Item 5.07 | Submission of Matters to a Vote of Security Holders. |
On August 3, 2021, Ardagh MP USA Inc. (formerly known as Gores Holdings V, Inc.) (the “Company”), held a special meeting of the Company’s stockholders (the “Special Meeting”) in lieu of the 2021 annual meeting of the Company’s stockholders, at which holders of 65,625,000 shares of common stock (consisting of 52,500,000 shares of Class A common stock, par value $0.0001 per share, of the Company (the “Class A Stock”) and 13,125,000 shares of Class F common stock, par value $0.0001 per share, of the Company (the “Class F Stock”)) were present in person or by proxy, representing 71.52% of the voting power of the shares of the Company’s common stock as of June 29, 2021, the record date for the Special Meeting, and constituting a quorum for the transaction of business. Each of the proposals listed below is described in more detail in the definitive proxy statement/prospectus filed July 7, 2021, and incorporated herein by reference. A summary of the voting results at the Special Meeting for each of the proposals is set forth below:
1. Merger Proposal. The stockholders adopted that certain Business Combination Agreement, dated as of February 22, 2021 (as amended as of March 5, 2021, and as may be amended from time to time, the “Business Combination Agreement”), by and among the Company, Ardagh Metal Packaging S.A., a public limited liability company (société anonyme) governed by the laws of the Grand Duchy of Luxembourg (“AMPSA”), Ardagh MP MergeCo Inc., a Delaware corporation (“MergeCo”), and Ardagh Group S.A., a public limited liability company (société anonyme) governed by the laws of the Grand Duchy of Luxembourg (“AGSA”), and the merger of MergeCo with and into the Company, with the Company surviving the merger as a wholly owned subsidiary of AMPSA (the “Merger,” and together with the other transactions contemplated by the Business Combination Agreement, the “Business Combination”). The voting results for this proposal were as follows:
| | | | | | |
For | | Against | | Abstain | | Broker Non-Votes |
45,615,550 | | 1,169,689 | | 152,155 | | 0 |
2. Governance Proposal.

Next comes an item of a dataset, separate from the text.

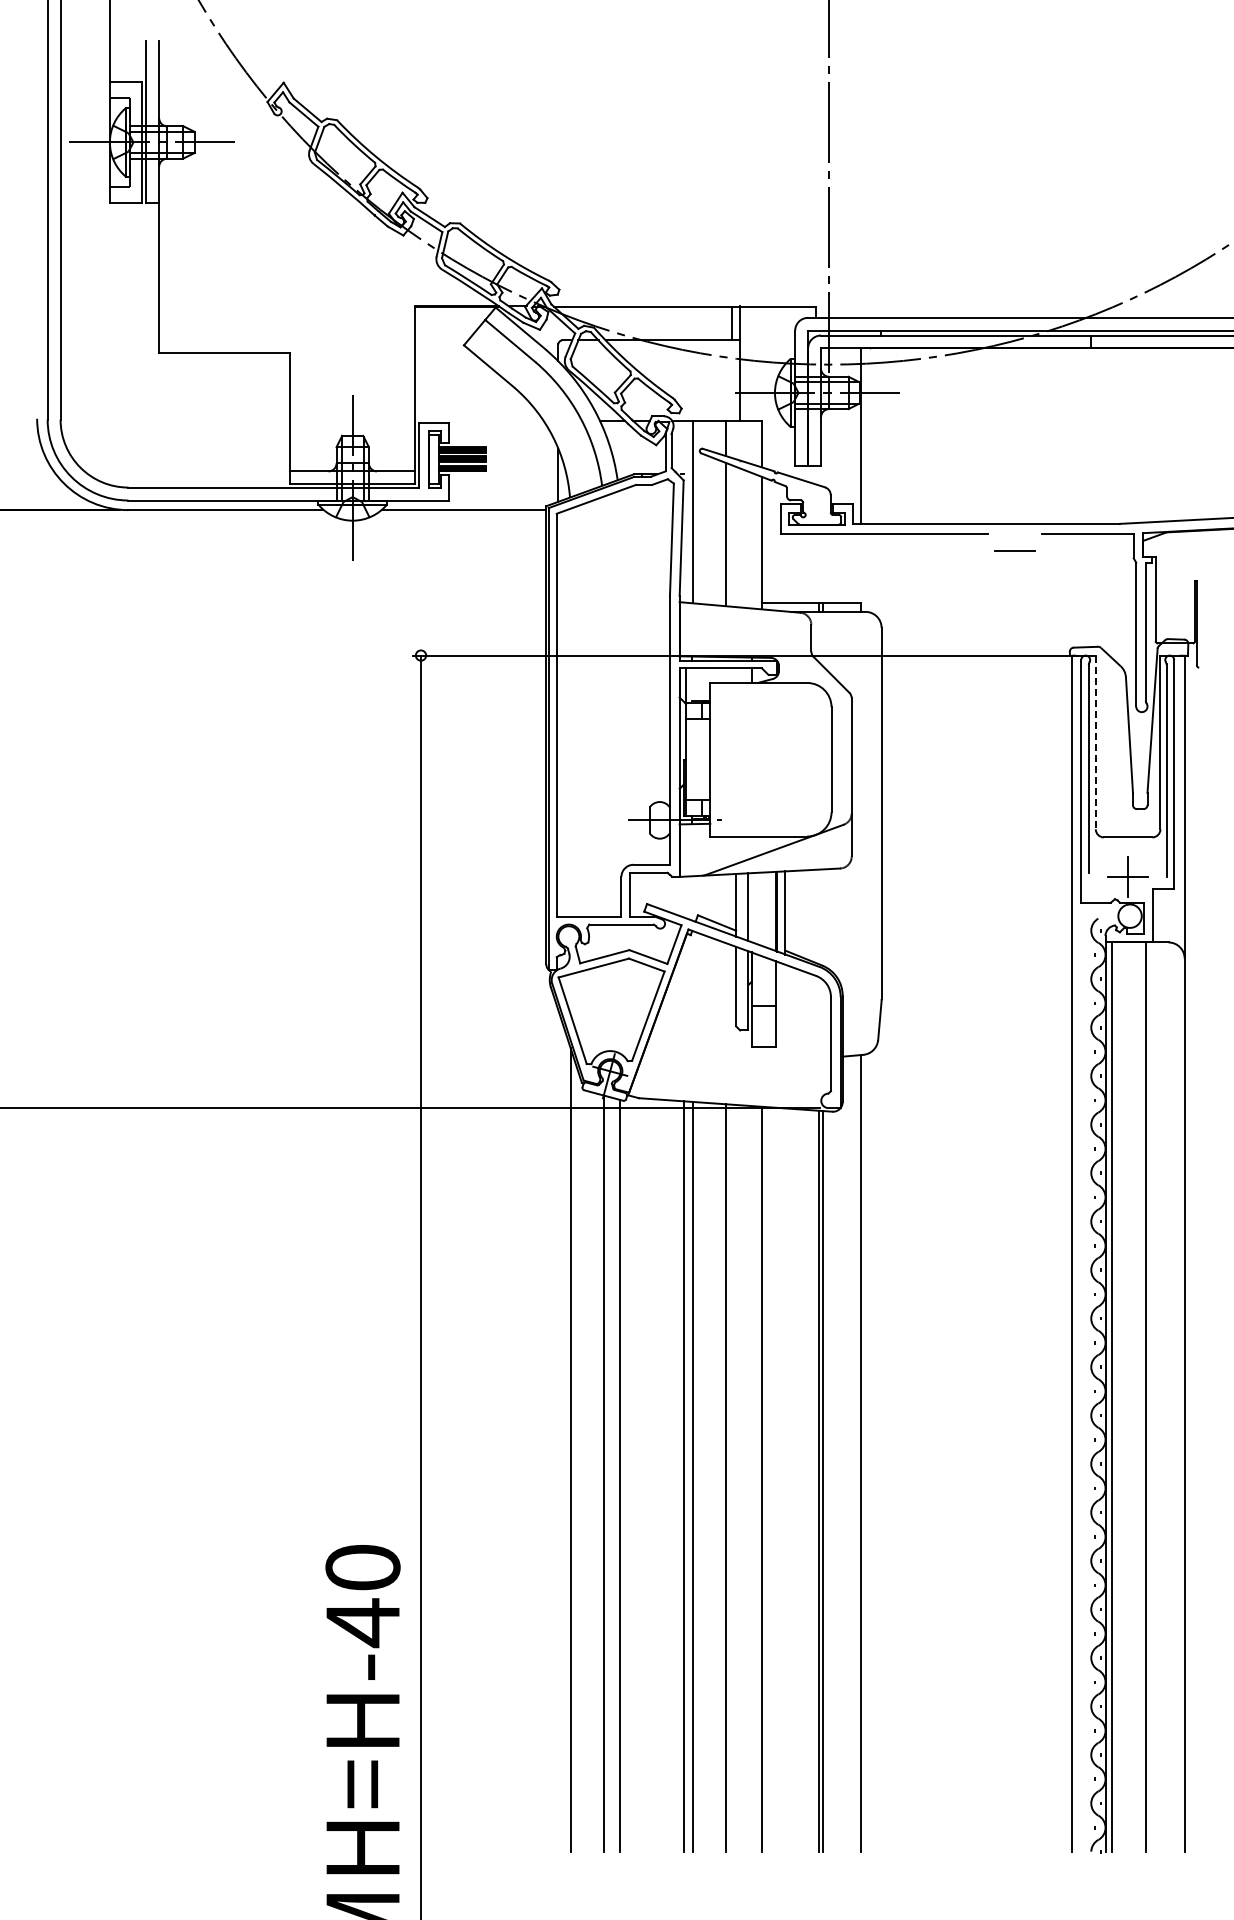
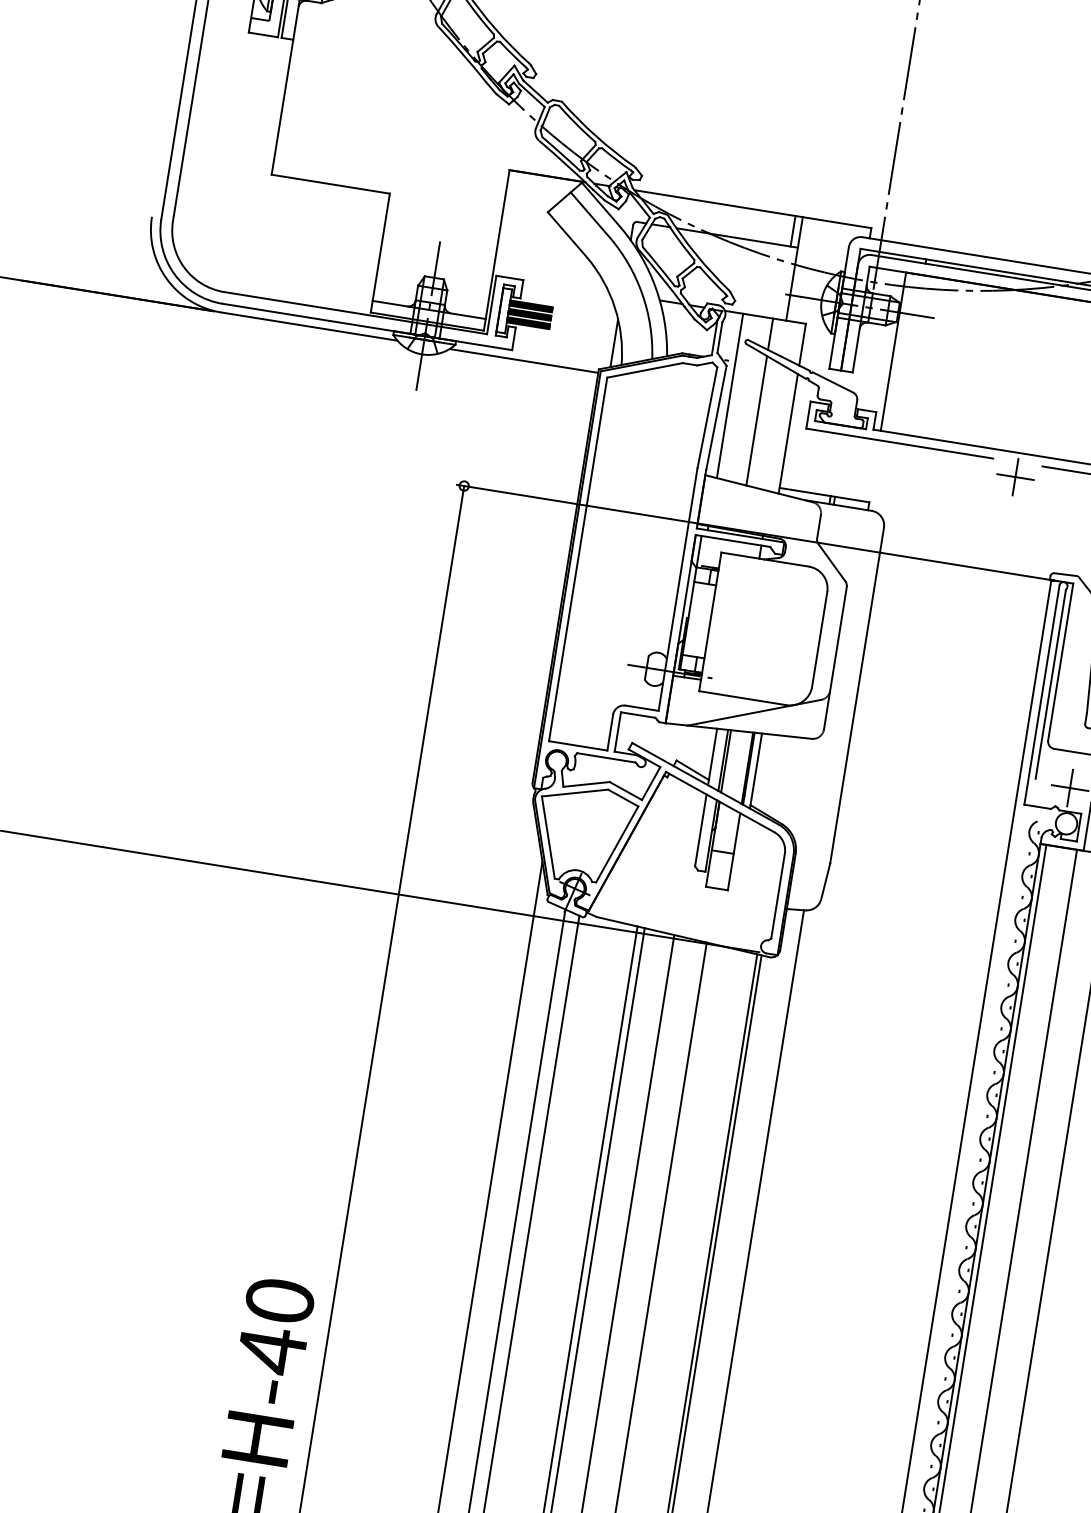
line: (1014, 550) -> (1015, 477), added
line: (1095, 742) -> (1060, 662), dashed -> solid
line: (751, 907) -> (726, 761), added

The stockholders approved, on a non-binding advisory basis, a separate proposal with respect to certain provisions in AMPSA’s articles of association in accordance with United States Securities and Exchange Commission requirements. The voting results for each separate proposal were as follows:
| a. | Proposal 2A: Change in Authorized Shares — To approve Section 6 of AMPSA’s articles of association and the authorized one hundred billion (100,000,000,000) shares of AMPSA, each with a par value of one Euro cent (EUR 0.01), that will be authorized thereunder (“AMPSA Shares”) following the Business Combination: |
| | | | | | |
For | | Against | | Abstain | | Broker Non-Votes |
44,933,156 | | 1,847,638 | | 156,600 | | 0 |
| b. | Proposal 2B: Compulsory Share Transfer — To approve Section 13 of AMPSA’s articles of association and the right of a shareholder that owns 75% or more of AMPSA Shares to acquire (without the approval of AMPSA’s board of directors or any additional shareholders) the remaining AMPSA Shares in accordance with, and subject to the protections for minority shareholders included in, that provision: |
| | | | | | |
For | | Against | | Abstain | | Broker Non-Votes |
40,682,836 | | 6,047,828 | | 206,730 | | 0 |
3. Adjournment Proposal. The stockholders voted to approve the adjournment of the Special Meeting to a later date or dates, if necessary (A) to ensure that any supplement or amendment to the proxy statement/prospectus that the Company’s board of directors has determined in good faith is required by applicable law to be disclosed to the Company stockholders and for such supplement or amendment to be promptly disseminated to Company stockholders prior to the Special Meeting, (B) if, as of the time for which the Special Meeting is originally scheduled, there are insufficient shares represented (either in person or by proxy) to constitute a quorum necessary to conduct business at the Special Meeting or (C) to permit further solicitation and vote of proxies in the event that there are insufficient votes for, or otherwise in connection with, the approval of the Merger Proposal. The voting results for this proposal were as follows:
| | | | | | |
For | | Against | | Abstain | | Broker Non-Votes |
45,119,664 | | 1,661,075 | | 156,655 | | 0 |
22,324,173 shares of Class A Stock were presented for redemption in connection with the Business Combination.